▶ [SUPPLIED DATA]:
========================
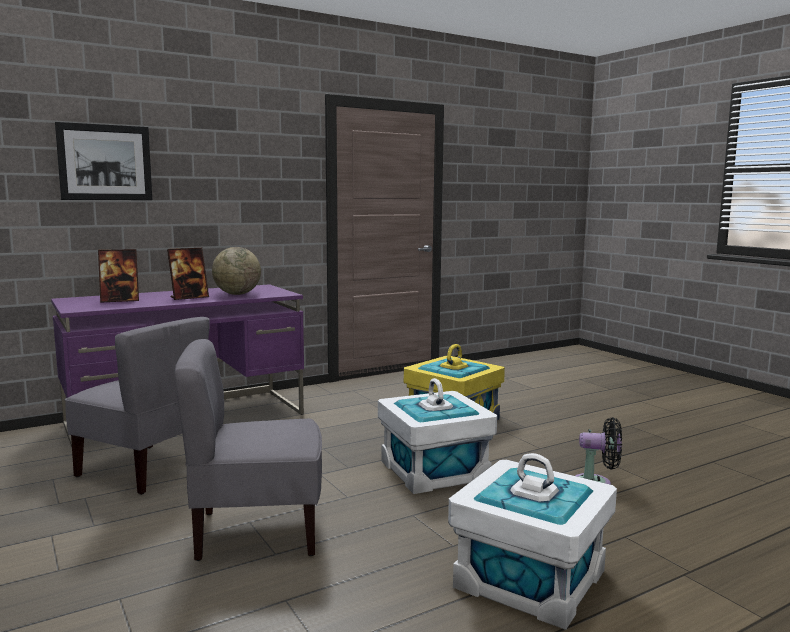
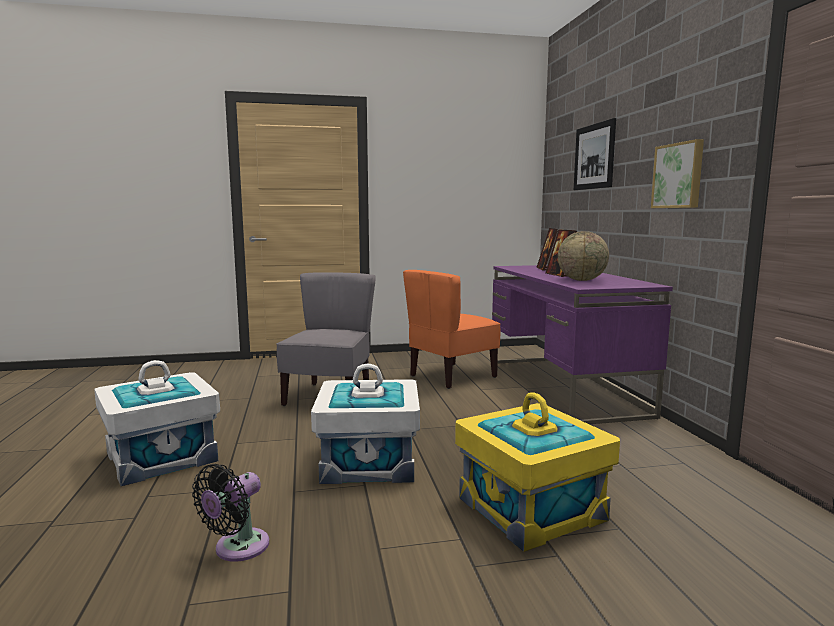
camera: 110 degrees right, 0 degrees up
grey chair [65,317,210,495] -> orange chair [403,270,500,389]
none -> picture [651,139,704,208]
========================
▶ [ACTIVITY]: Write out the material exactly as it stands, omitting every picture.

▶ [RESPONSE]:
camera: 110 degrees right, 0 degrees up
grey chair [65,317,210,495] -> orange chair [403,270,500,389]
none -> picture [651,139,704,208]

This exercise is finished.